The Optical Confederation has expressed its concern regarding new DVLA proposals to extend medical licences for drivers from three years, to up to ten years. Although many agree with the proposed changes, the OC believes that such alterations to driving requirements will cause unnecessary added risks to road users as well as potentially damaging the message of how important regular eye examinations are.
Following a period of consultation, the Driver and Vehicle Licensing Agency has seen a largely positive response to its suggestion to extend the licensing period for drivers with medical conditions from three years to up to ten, depending on the medical condition. Such proposals were put forward in an attempt to free examining doctors and professionals from having to assess patients when it was not necessary. In line with this, the patient would also benefit from not having to unduly attend hospital or practice appointments when not applicable. Currently, around 75% of all re-applicants are passed as fit to continue driving at their three year evaluation.
It is important to remember, that the increase from three to ten years is not a situation that will apply to everyone. Each case will be evaluated, with many continuing to be monitored every three years. This proposal focuses on giving medical professionals the opportunity to assess each persons abilities on a case by case basis, and should there be grounds for it, extending their medical licence to drive by an extra seven years, should they see fit.

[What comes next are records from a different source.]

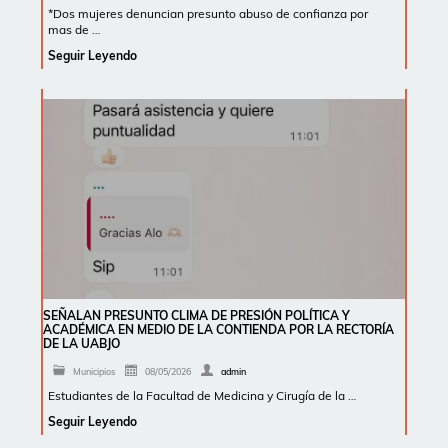
*Dos mujeres denuncian presunto abuso de confianza por
mas de …
Seguir Leyendo
SEÑALAN PRESUNTO CLIMA DE PRESIÓN POLÍTICA Y
ACADÉMICA EN MEDIO DE LA CONTIENDA POR LA RECTORÍA
DE LA UABJO
Municipios
08/05/2026
admin
Estudiantes de la Facultad de Medicina y Cirugía de la …
Seguir Leyendo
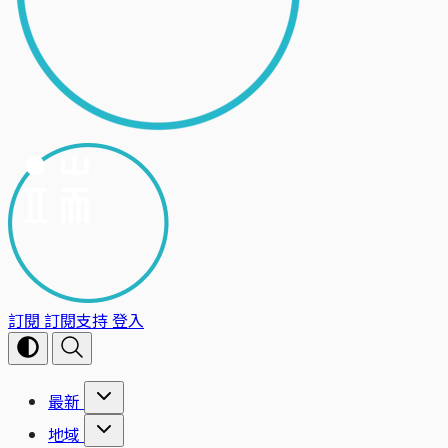
訂閱
訂閱支持
登入
最新
地域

The Optical Confederation, bucking the trend of many other organisations, believes this could cause undue risk to not only other road users and motorists, but the driver and their personal health. With a clear focus on visual conditions, the OC sees such measures affecting a clear and simple process for those with medical conditions. Even without a known vision issue, it is recommended that regular eye tests are undertaken by everyone to ensure that conditions don't deteriorate or symptoms go untreated. Such guidelines could simply create grey areas or confusion in regards to testing requirements and recommendations. As sight is such a fundamental part of driving and safety, the Optical Confederation has declared it's refusal to back such changes.